Like many other highly complex problems with multiple interlinked underlying causes, childhood mental distress cannot be solved with a single silver bullet. However, understanding the role of evolved developmental processes helps pinpoint specific areas where limited resources may be best be targeted.
Broadly, it indicates we should be taking a preventative approach focused on the early stages of life, from as early as pregnancy through to infancy.
More specifically, it highlights the importance of addressing factors that influence executive function development, including maternal mental health and caregiver-child interactions. It is estimated that nearly half of all NZ mothers experience at least some level of perinatal mental distress, and many families, especially those lacking social or material support are increasingly facing challenges ensuring their children receive frequent warm and responsive caregiving.
Furthermore, as starkly demonstrated by the Dunedin longitudinal study, having compromised childhood executive functions is linked to physical, mental, financial and social challenges later in life.

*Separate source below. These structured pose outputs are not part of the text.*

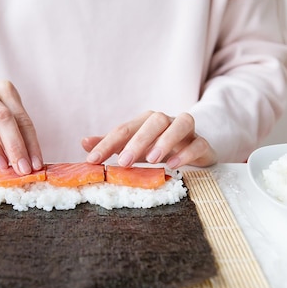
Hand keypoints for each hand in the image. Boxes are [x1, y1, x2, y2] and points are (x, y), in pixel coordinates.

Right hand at [0, 80, 42, 173]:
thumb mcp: (2, 125)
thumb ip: (15, 138)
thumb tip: (29, 163)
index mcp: (4, 90)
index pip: (22, 119)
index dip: (31, 143)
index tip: (34, 164)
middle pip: (2, 116)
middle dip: (14, 145)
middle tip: (20, 167)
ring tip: (0, 164)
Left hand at [82, 111, 216, 167]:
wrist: (193, 148)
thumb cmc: (157, 148)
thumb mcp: (132, 148)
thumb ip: (110, 145)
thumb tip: (84, 143)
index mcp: (146, 121)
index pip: (124, 129)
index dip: (106, 144)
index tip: (92, 160)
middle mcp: (166, 121)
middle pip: (154, 121)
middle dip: (137, 141)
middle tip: (123, 162)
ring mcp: (187, 131)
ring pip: (180, 125)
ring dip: (166, 140)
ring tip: (152, 160)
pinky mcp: (202, 144)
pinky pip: (198, 144)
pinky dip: (186, 153)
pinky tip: (173, 165)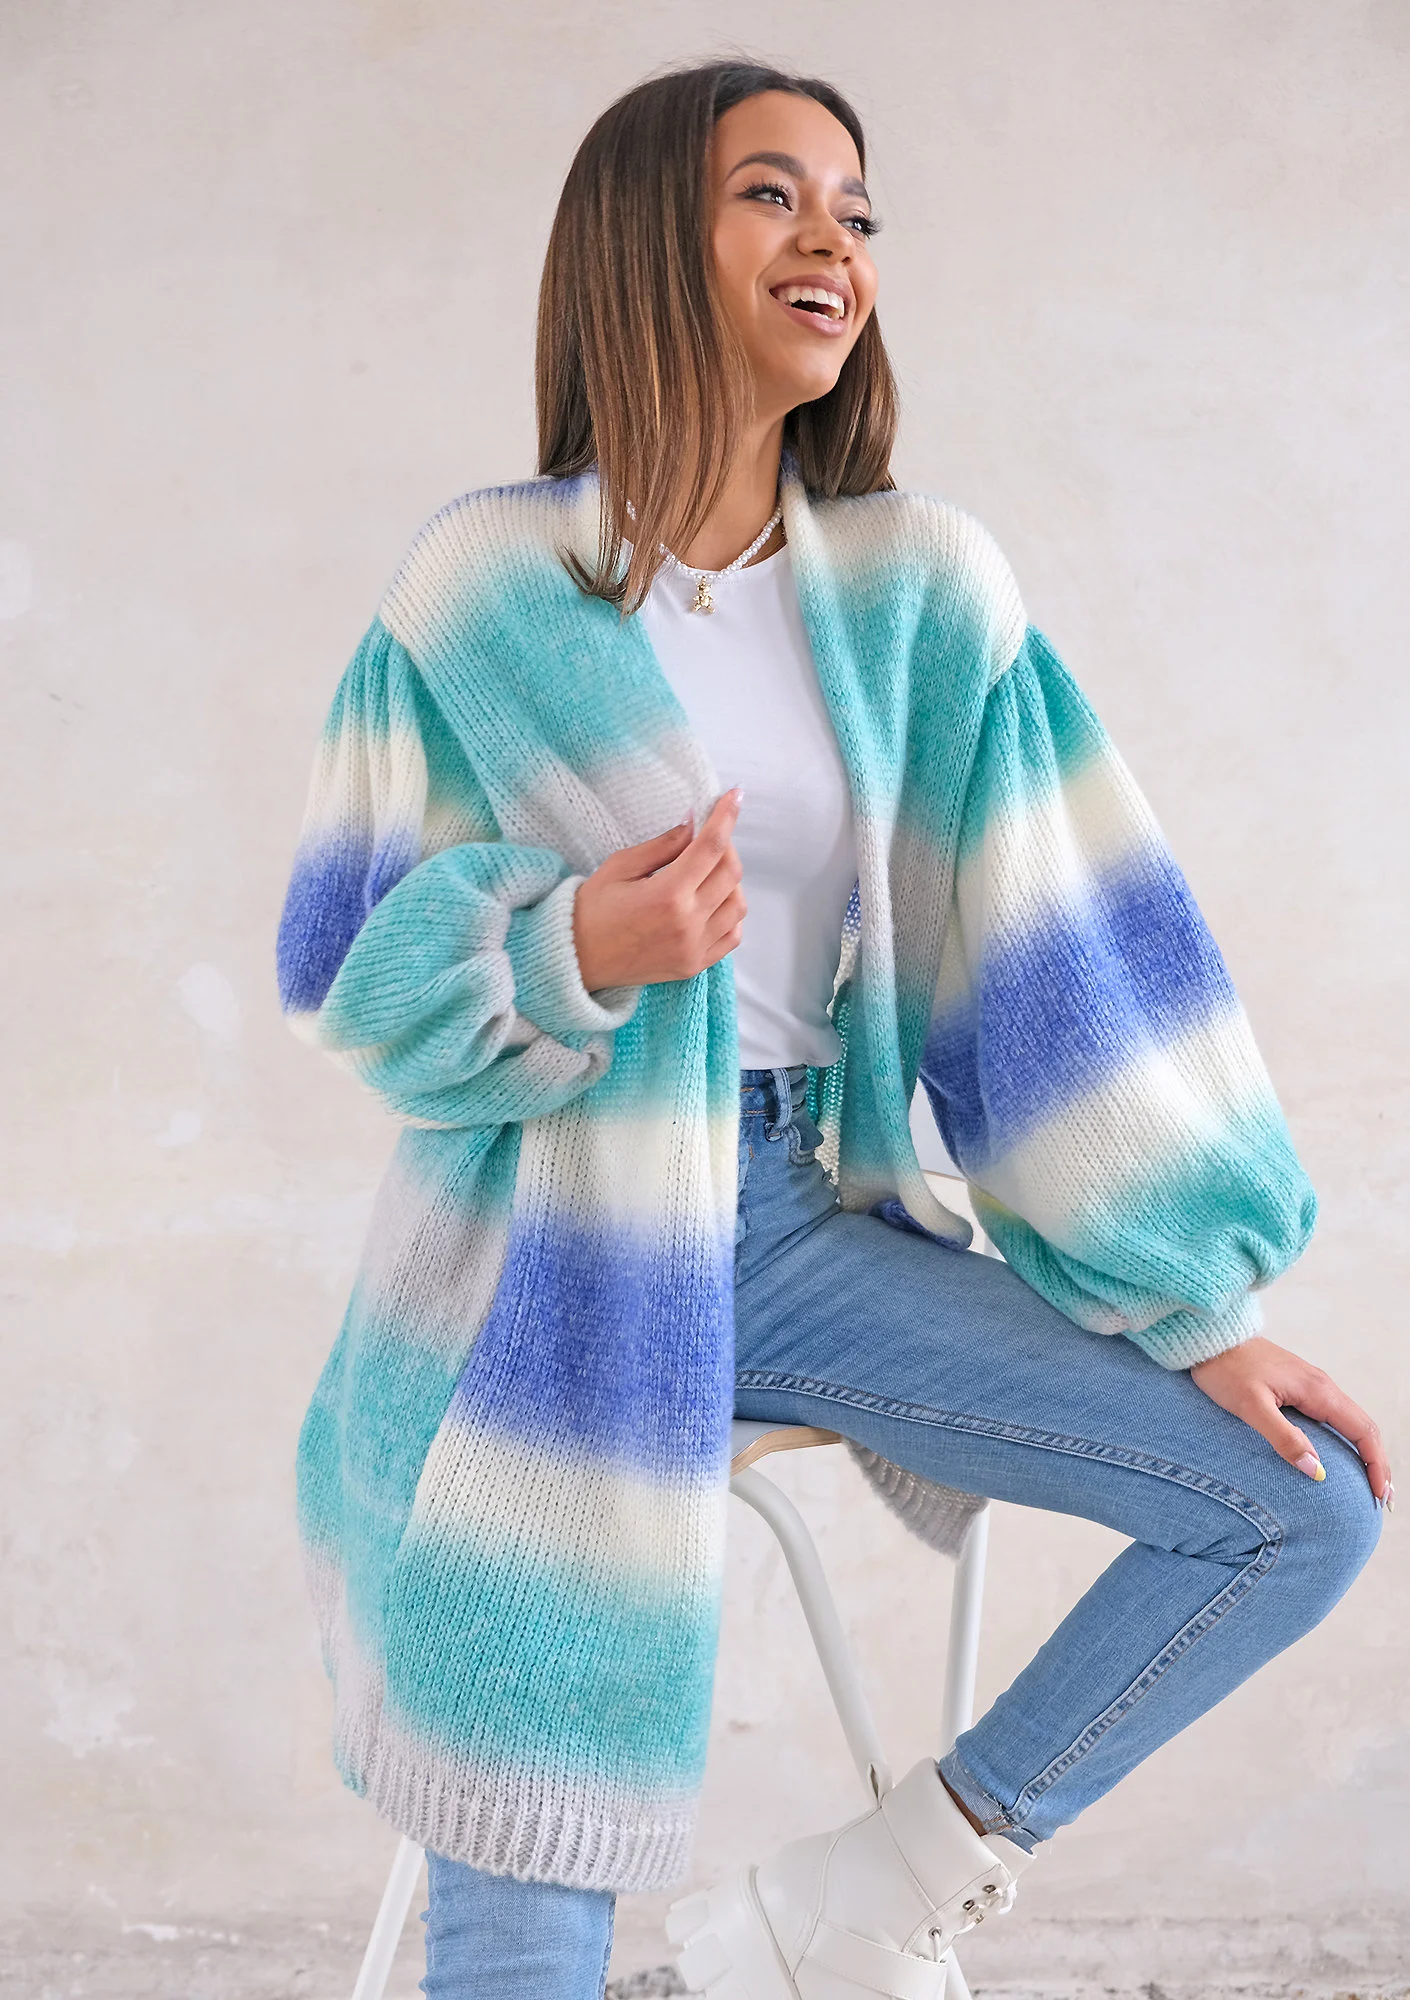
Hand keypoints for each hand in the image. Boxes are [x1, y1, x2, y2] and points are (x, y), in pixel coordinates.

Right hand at [572, 788, 745, 989]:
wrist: (575, 960)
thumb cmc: (591, 910)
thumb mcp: (619, 867)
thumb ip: (662, 845)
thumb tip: (694, 824)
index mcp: (667, 895)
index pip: (711, 846)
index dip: (726, 816)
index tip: (734, 795)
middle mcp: (687, 923)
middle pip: (731, 872)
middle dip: (726, 845)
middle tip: (707, 837)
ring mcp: (694, 948)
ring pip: (738, 904)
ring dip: (730, 881)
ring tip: (706, 872)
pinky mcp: (695, 965)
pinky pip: (732, 935)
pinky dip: (729, 913)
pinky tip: (710, 902)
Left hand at [1191, 1336, 1390, 1501]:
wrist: (1210, 1339)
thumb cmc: (1225, 1371)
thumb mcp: (1251, 1407)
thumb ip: (1283, 1438)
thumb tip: (1317, 1471)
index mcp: (1317, 1390)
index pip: (1363, 1431)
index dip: (1376, 1465)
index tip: (1379, 1495)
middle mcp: (1321, 1385)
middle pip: (1364, 1427)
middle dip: (1377, 1462)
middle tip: (1381, 1499)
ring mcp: (1311, 1384)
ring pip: (1350, 1420)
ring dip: (1364, 1451)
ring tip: (1367, 1482)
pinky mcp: (1298, 1386)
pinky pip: (1333, 1415)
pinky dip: (1346, 1438)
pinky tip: (1337, 1454)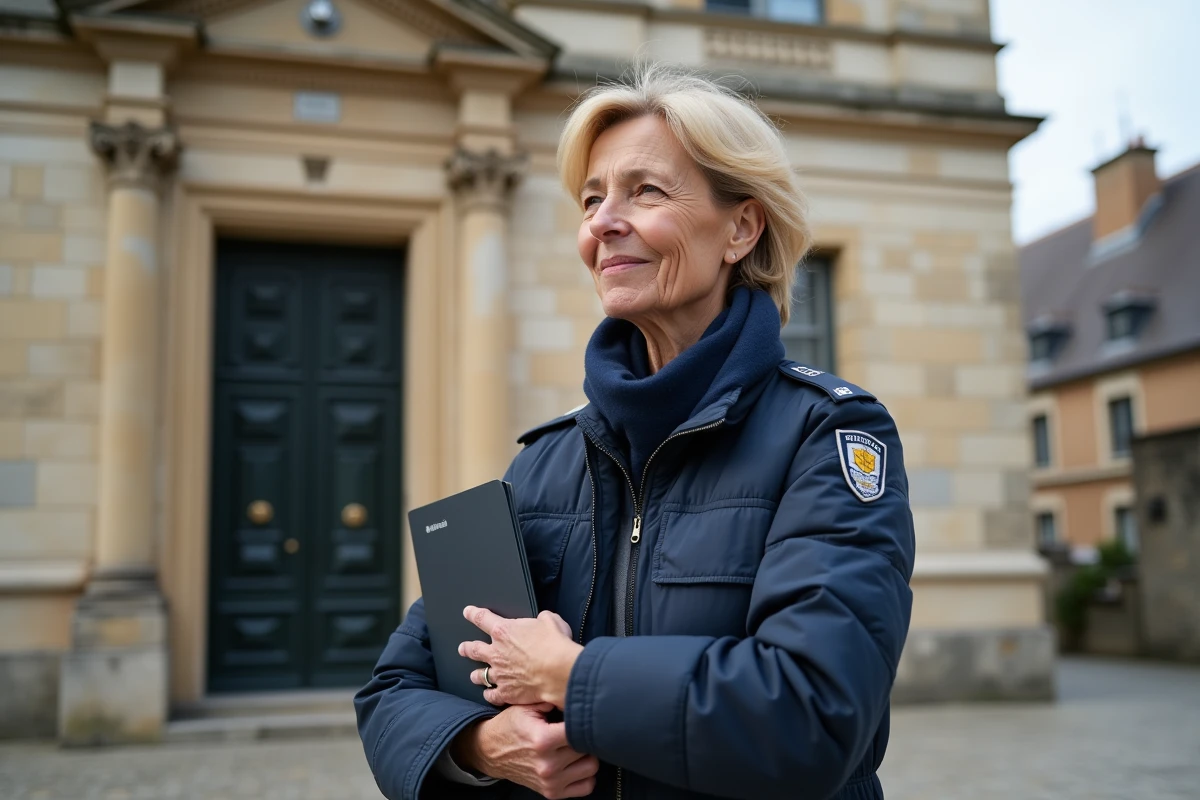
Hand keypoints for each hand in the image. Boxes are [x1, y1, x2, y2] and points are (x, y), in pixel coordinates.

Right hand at [453, 704, 598, 798]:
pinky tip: (576, 764)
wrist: (490, 751)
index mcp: (542, 740)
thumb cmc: (510, 726)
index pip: (579, 730)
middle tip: (578, 730)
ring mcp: (550, 781)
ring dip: (587, 756)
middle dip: (584, 737)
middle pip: (588, 748)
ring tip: (576, 746)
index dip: (583, 720)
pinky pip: (586, 787)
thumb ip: (550, 700)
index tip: (581, 715)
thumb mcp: (525, 707)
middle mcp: (547, 764)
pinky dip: (586, 776)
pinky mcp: (551, 793)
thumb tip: (574, 694)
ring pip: (592, 768)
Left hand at [459, 607, 582, 707]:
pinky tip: (489, 694)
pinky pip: (491, 695)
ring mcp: (499, 674)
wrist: (559, 671)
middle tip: (463, 648)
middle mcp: (497, 652)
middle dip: (467, 648)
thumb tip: (542, 620)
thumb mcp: (550, 621)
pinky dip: (490, 694)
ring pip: (480, 674)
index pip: (482, 619)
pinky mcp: (506, 692)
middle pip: (474, 649)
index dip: (472, 614)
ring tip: (474, 675)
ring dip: (476, 674)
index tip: (467, 612)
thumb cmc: (555, 644)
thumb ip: (542, 619)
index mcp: (504, 631)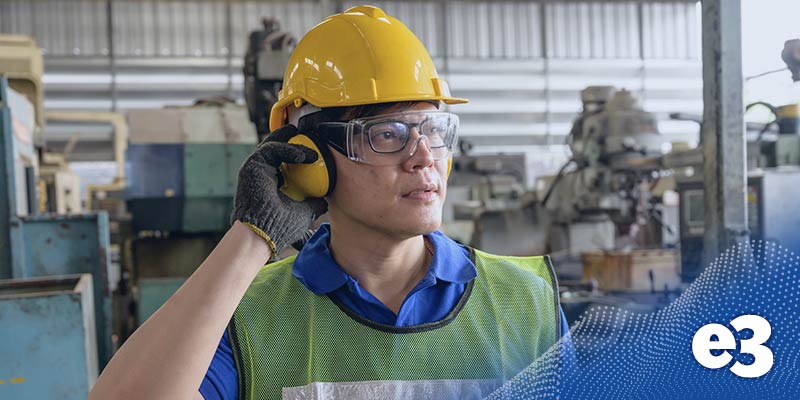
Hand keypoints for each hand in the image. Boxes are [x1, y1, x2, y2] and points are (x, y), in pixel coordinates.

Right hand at [231, 125, 326, 252]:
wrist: (263, 235)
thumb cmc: (280, 227)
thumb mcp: (304, 212)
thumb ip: (313, 203)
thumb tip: (325, 199)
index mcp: (271, 183)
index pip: (283, 161)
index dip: (296, 153)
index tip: (314, 153)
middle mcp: (261, 174)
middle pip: (276, 149)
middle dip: (292, 140)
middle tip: (310, 137)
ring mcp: (255, 169)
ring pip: (274, 146)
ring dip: (294, 145)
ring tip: (312, 152)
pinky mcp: (251, 166)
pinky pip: (271, 149)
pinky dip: (287, 149)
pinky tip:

Supportive policies include universal screening for mental distress during early pregnancy to identify and support affected women, even those experiencing milder symptoms. Other measures to reduce stress include improved paid parental leave, which not only eases financial burdens but also gives parents – including fathers – more opportunity to spend quality interactive time with their new infant.
Social working support services that help families/whānau access wraparound care and guidance from pregnancy through to start of school are another important way to help children have the best start to life.
Achieving meaningful change with such policies will require a coordinated, long-term commitment by policymakers across health, education and social development. But ultimately, such an early investment approach will have innumerable benefits to children, their families/whānau, and to the next generations.
Dr Felicia Low is a Senior Fellow at Koi Tū Centre for Informed Futures. She leads the work on human potential across the centre’s Chloe Wright Policy Unit.